• _EXERCISE INSTRUCTIONS_:
Read through the lines below for the string "surface" and copy each one that has it.

• _Stored data entries_:
=== Begin Enclosure ===

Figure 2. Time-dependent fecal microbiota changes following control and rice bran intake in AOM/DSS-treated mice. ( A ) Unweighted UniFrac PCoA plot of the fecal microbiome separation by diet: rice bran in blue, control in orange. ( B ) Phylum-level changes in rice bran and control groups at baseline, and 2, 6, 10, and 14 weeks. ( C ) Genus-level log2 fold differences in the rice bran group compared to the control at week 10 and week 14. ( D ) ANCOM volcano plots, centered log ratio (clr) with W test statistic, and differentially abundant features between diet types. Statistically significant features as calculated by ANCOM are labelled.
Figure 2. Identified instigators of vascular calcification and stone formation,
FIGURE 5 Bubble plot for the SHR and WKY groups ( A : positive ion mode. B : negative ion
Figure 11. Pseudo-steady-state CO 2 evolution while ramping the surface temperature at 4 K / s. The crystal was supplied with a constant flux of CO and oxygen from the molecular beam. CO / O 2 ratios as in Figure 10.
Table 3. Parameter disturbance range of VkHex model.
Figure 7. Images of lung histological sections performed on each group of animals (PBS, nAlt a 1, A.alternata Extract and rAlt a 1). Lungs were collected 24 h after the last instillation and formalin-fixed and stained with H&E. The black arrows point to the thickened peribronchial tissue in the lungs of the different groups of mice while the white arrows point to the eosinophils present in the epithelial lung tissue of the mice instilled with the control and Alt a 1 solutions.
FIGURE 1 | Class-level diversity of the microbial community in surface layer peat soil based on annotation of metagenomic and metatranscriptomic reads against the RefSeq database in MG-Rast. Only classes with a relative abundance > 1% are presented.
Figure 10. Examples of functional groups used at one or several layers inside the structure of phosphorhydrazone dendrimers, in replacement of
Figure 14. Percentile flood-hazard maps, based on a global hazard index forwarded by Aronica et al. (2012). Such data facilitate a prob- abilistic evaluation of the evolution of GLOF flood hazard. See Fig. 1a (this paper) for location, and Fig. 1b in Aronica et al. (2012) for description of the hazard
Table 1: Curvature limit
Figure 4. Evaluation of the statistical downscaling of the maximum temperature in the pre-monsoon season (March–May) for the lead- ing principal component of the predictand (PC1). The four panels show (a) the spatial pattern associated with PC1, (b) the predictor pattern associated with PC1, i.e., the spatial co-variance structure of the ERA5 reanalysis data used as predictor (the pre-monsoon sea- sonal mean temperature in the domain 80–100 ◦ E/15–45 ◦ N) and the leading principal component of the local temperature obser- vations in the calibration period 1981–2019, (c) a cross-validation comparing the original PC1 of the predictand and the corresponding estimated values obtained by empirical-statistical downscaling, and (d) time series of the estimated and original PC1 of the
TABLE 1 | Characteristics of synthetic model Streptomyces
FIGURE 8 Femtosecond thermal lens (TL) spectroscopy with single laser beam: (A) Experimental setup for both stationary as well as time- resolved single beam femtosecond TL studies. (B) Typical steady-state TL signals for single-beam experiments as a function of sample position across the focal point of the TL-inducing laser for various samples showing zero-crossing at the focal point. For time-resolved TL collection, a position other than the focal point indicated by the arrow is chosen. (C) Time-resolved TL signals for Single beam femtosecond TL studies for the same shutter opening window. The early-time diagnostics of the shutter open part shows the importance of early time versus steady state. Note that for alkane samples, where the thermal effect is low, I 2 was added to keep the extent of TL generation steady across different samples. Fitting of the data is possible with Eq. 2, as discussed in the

=== End Enclosure ===

• _TASK SOLUTION_:
Figure 11. Pseudo-steady-state CO 2 evolution while ramping the surface temperature at 4 K / s. The crystal was supplied with a constant flux of CO and oxygen from the molecular beam. CO / O 2 ratios as in Figure 10.
FIGURE 1 | Class-level diversity of the microbial community in surface layer peat soil based on annotation of metagenomic and metatranscriptomic reads against the RefSeq database in MG-Rast. Only classes with a relative abundance > 1% are presented.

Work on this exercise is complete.